China and India have historically maintained similar benchmark potash contract prices, making this Indian deal a key reference point for the Chinese market. However, China’s negotiating delegation has yet to respond publicly, and the market is closely watching whether China will align with India’s contract price.
Multi-Dimensional Impacts on China’s Potash Imports:
Increased International Pricing Pressure:
India’s acceptance of a high-price contract eases pressure on global suppliers, making short-term price concessions to China less likely.
Domestic Price Pressure Amid Weak Demand:
In China, domestic potash prices have surged while grain prices remain weak, reducing farmers' enthusiasm for planting.
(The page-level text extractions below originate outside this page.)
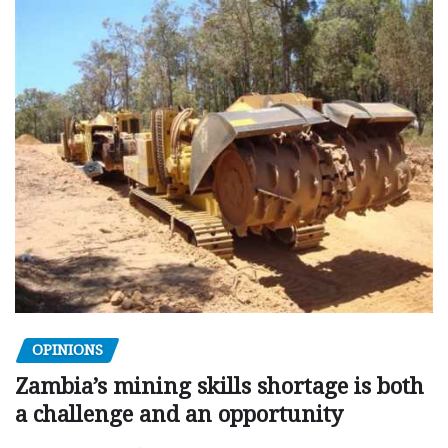
OPINIONS
Zambia’s mining skills shortage is both
a challenge and an opportunity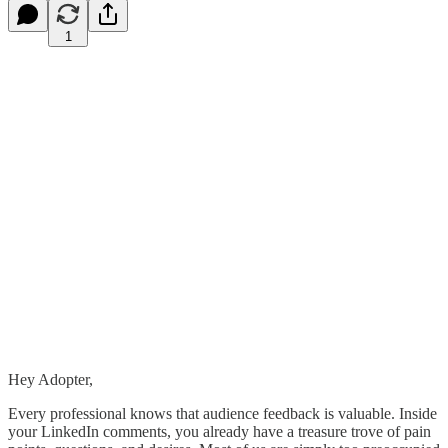
1
Hey Adopter,
Every professional knows that audience feedback is valuable. Inside
your LinkedIn comments, you already have a treasure trove of pain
With potash prices at historic highs, demand in 2025 may face downward pressure.
China’s Strategic Advantages:
Reasonable port inventories and off-season flexibility allows China to wait strategically.
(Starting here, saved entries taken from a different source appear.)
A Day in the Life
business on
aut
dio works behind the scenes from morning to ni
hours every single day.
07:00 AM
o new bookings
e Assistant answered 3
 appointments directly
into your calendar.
Diverse import channels: In addition to sea shipments, China can source potash via land routes from Russia, Belarus, Laos, and Uzbekistan.
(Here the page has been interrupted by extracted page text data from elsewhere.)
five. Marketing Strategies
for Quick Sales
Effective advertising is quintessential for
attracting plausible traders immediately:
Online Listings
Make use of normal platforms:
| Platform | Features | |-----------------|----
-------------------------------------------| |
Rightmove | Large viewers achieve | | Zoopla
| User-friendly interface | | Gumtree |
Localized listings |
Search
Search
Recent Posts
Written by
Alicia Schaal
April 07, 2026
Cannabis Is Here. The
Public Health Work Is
Deeper geopolitical cooperation: China’s supply chain stability is more robust compared to India.
At present, the market is in a phase of information gathering and strategic adjustment. The final price and signing timeline of China's next major potash import contract will reflect a three-way negotiation among international supplier strategies, China’s ability to diversify sourcing, and seasonal domestic demand trends. Continued attention to key timing and market data updates is essential.
Conclusion: A New Global Potash Order Amid Structural Shifts and Pricing Power Struggles
By mid-2025, the global potash market is undergoing a critical phase of restructuring, marked by simultaneous adjustments in supply, demand, and pricing strategies.
On the supply side, Jordan's Arab Potash Company has officially launched its Southern Expansion Project, aiming to raise its annual capacity to 3.7 million tons by 2029—highlighting the Middle East's growing strategic role in global potash production.
On the demand side, Brazil’s fertilizer imports surged by 13% year-on-year in the first four months of 2025, reaching a five-year high. This underscores the country’s continued heavy reliance on potash and its accelerating efforts to localize production and ensure supply security through national initiatives.
In terms of pricing, India’s recent long-term contract with Russia and Belarus at a high CFR price of $349/ton has established a new international benchmark. This has triggered ripple effects across the market, directly influencing the pace of China’s negotiations, its procurement strategies, and broader price expectations.
Amid diverging demand trends, redefined pricing dynamics, and shifting supply structures, the global potash market is entering a more strategic and uncertain phase. Future competitiveness will depend on a nation's ability to diversify sourcing channels, strengthen negotiating leverage, and adapt effectively to policy and market shifts.